Telemetry & Artifacts

Process
"msense.exe" (MDE Sensor) making outbound DNS requests.

Process
rundll32.exe invoking C:\windows\system32\davclnt.dll,DavSetCookie with a target containing @80 (WebDAV).

AD Attribute
Modification of "msDS-KeyCredentialLink" on the target user/machine object.

Assessment constraint
The execution vector is manually simulated. In a real-world scenario, the structure resembles an attack where the .LNK file would be hosted on a network share or delivered via an archive to trigger the scan upon disk write.

Remediation - THE ENTERPRISE TRACK (NIST SP 800-61r3 / CSF 2.0)

GOVERN (GV) – Crisis Management & Oversight

Command
Authorize an immediate review of Active Directory LDAP signing policies.

DETECT (DE) – Monitoring & Analysis

Command
Deploy SIEM query for Windows Security Event ID 5136 where Attribute equals "msDS-KeyCredentialLink".

Command
Deploy Sysmon Event ID 1 query for rundll32.exe command lines containing @80 and davclnt.dll.

Command
Deploy Sysmon Event ID 22 query for "msense.exe" initiating unexpected external DNS lookups.

RESPOND (RS) – Mitigation & Containment:

Command
Block outbound WebDAV (TCP 80/443 pointing to unknown external IP spaces) and outbound SMB (TCP 445) at the perimeter firewall.

RECOVER (RC) – Restoration & Trust

Command
Purge unauthorized "msDS-KeyCredentialLink" attributes from compromised Active Directory objects.

IDENTIFY & PROTECT (ID/PR) – The Feedback Loop:

Command
Enforce LDAP Signing and LDAP Channel Binding on all Domain Controllers to neutralize NTLM relay attacks.

Command
Implement the Protected Users Security Group for high-value administrative accounts.

Remediation - THE HOME USER TRACK (Safety Focus)

Note
The primary attack vector (Active Directory Relay via MDE) is structurally incompatible with standalone Home environments.
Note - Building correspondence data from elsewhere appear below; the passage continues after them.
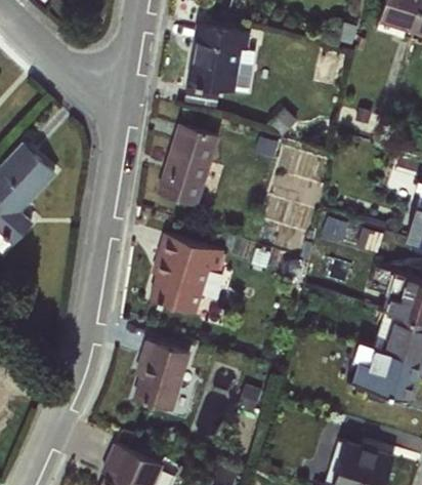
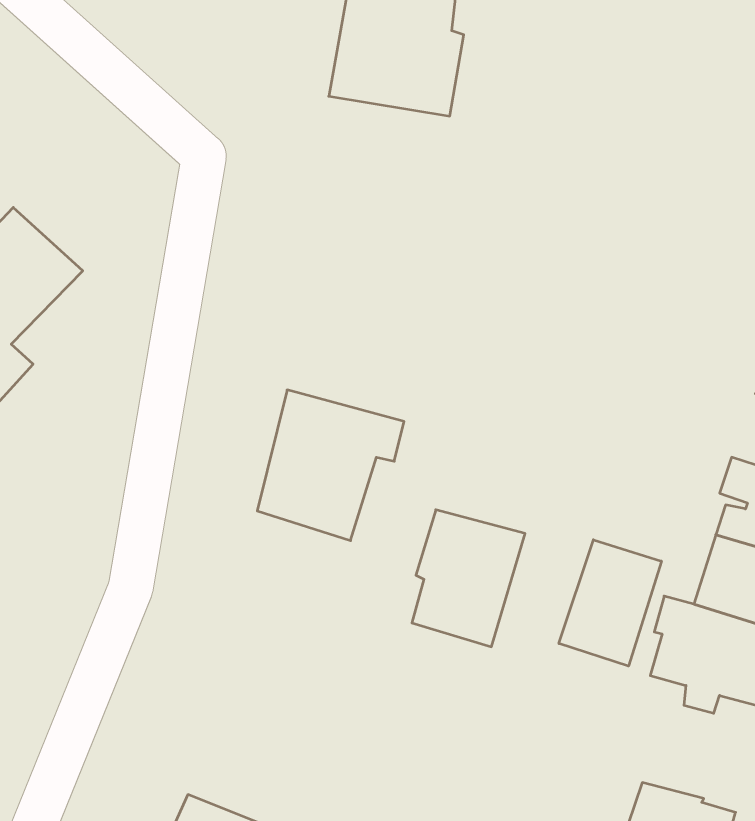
building: [156,123,219,208] -> none
building: none -> [559,540,661,666]
building: [132,342,191,413] -> [412,510,525,647]

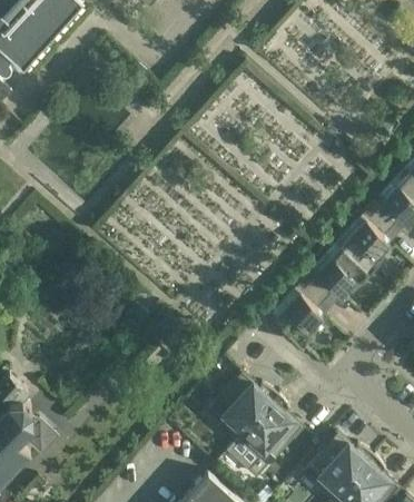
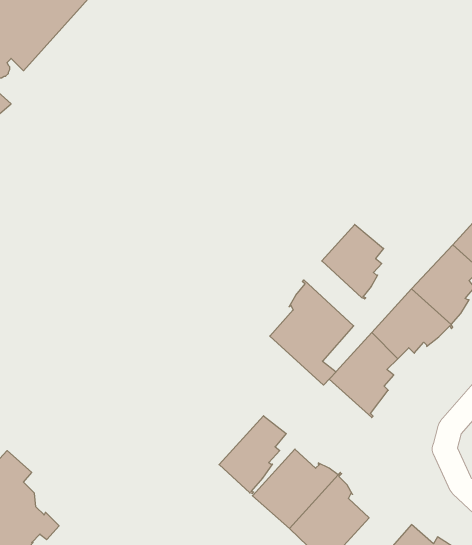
building: none -> [322,224,384,299]
building: none -> [270,280,354,385]
building: none -> [219,416,286,494]

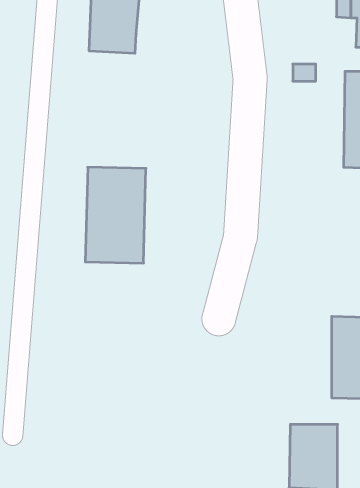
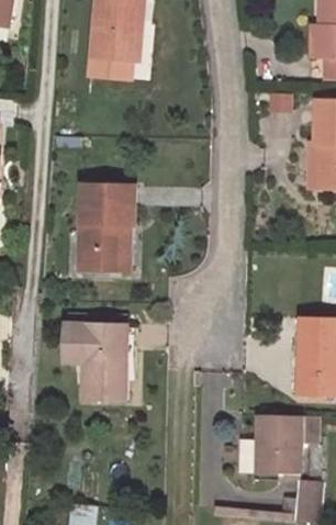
building: none -> [64,324,128,400]

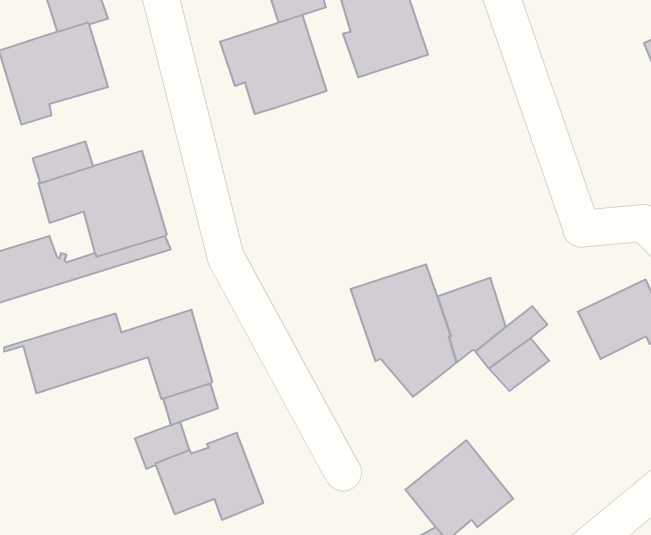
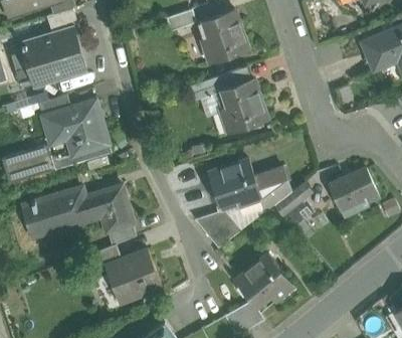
building: [220,15,327,114] -> none
building: none -> [220,77,268,130]
building: none -> [194,210,240,248]

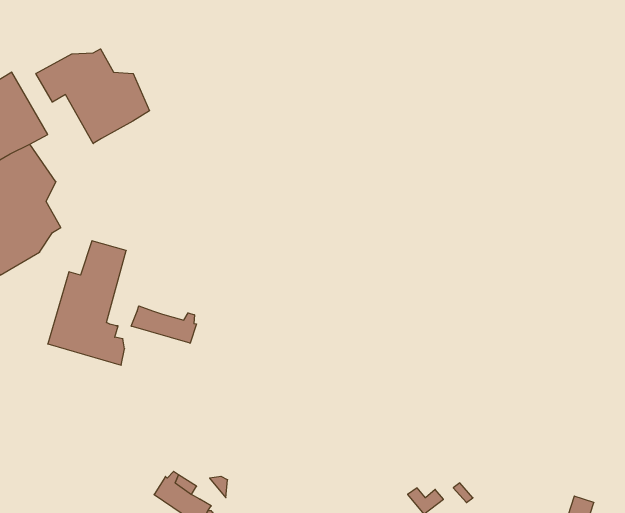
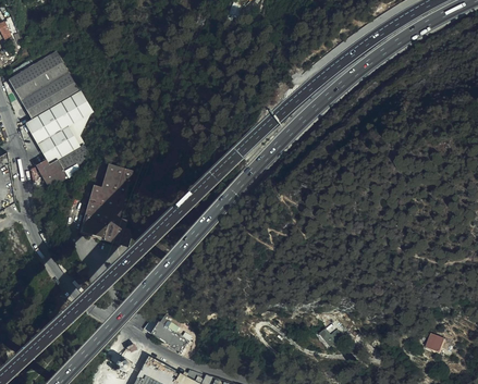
building: [36,49,149,144] -> none
building: [131,306,196,343] -> none

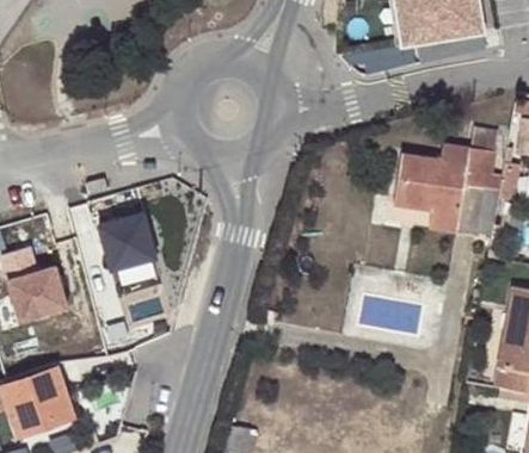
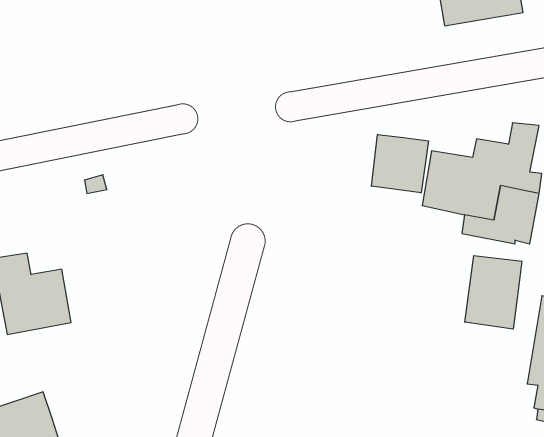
building: none -> [371,134,428,193]
building: [105,211,164,267] -> none
building: none -> [465,256,522,329]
Threat Level is Theoretical/Low.

Priority 1: Safety

Command
No emergency disconnection required. Windows Home does not natively utilize Enterprise AD attributes.

Priority 2: Identity

Command
Ensure your Microsoft Account uses a strong, unique password with hardware-backed MFA or authenticator app enabled.

Priority 3: Persistence

Command
Navigate to Settings > Privacy & security > Windows Security and ensure Real-time Protection remains active. Do not disable Defender, as the demonstrated attack targets Enterprise domains, not standalone workstations.

Hardening & References

Baseline
CIS Microsoft Windows Server 2022 Benchmark (Ensure 'Network security: LDAP client signing requirements' is set to 'Require signing').

Framework
NIST CSF 2.0 (PR.AC-01: Identity and credential management).

Reference
Microsoft Advisory on NTLM Relay mitigation and the configuration of LDAP Channel Binding.

Source

Coercing Machine Accounts Through Microsoft Defender for Endpoint

 

[Halp2001]

For regular users, the recommendation is to keep strong passwords, enable MFA (Multi-Factor Authentication), and never disable real-time protection in Defender or whichever antivirus you use. This way you cover the most important bases: secure credentials, double verification, and active defense against threats.